Get a deeper insight into the history of the Alps at one of the guided tours through the museum. There are specially designed tours for children, allowing your kids to become explorers and participate in practical and artful activities.
The construction of the Alpine Museum was decided by the general assembly of the German and Austrian Alpine Association in 1907. After the former Café Isarlust on Prater Island in Munich was picked as the most suitable location for the Alpine Museum, the Alpine Association officially opened the museum in December 1911.

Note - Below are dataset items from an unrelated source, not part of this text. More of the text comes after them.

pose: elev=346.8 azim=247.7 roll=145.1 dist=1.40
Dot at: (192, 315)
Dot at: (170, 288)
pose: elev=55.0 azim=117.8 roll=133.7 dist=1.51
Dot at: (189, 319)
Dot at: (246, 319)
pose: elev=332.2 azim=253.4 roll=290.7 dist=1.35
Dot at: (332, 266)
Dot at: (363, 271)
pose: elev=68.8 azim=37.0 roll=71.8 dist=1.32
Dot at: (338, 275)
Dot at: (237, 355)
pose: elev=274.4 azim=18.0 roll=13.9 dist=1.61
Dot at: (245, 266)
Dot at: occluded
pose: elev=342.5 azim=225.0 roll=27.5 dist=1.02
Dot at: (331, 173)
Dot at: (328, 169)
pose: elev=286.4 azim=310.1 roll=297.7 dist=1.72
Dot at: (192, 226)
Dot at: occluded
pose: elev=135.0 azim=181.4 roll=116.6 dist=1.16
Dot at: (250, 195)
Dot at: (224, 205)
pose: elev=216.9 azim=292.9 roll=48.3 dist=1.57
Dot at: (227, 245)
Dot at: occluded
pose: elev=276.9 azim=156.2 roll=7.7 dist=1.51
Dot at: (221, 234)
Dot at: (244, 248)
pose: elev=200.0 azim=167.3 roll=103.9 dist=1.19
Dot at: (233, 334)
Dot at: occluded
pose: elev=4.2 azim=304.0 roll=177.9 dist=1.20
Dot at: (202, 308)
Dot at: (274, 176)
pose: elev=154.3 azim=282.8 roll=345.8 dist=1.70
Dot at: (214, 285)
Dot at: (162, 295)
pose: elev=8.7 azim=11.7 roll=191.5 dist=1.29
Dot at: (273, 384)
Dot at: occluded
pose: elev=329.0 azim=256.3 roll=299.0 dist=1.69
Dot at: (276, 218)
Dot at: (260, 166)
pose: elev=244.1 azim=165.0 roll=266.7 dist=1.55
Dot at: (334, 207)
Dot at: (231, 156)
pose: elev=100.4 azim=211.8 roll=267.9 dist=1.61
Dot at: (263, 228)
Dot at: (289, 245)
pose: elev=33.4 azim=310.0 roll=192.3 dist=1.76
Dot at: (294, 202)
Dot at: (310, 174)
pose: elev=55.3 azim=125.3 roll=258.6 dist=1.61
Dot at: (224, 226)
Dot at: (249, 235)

Former exhibitions used to show flora and fauna of the Alpine region, presented famous mountain climbers and informed about activities carried out by the Alpine Association. After the building was destroyed during the Second World War, the museum's collection's had to be temporarily transferred to mine tunnels in Austria. After the war, the administration of the German Alpine Association moved premises to Prater Island, where the museum was re-opened in 1996.
How to get there
As there are no parking facilities in front of the museum, it is recommended to use public transport to get here. Tram line 18 calls at Mariannenplatz station, which is in about 2 minutes' walking distance. Subway lines U4/ U5 call at “Lehel” station, which is in close proximity to the museum.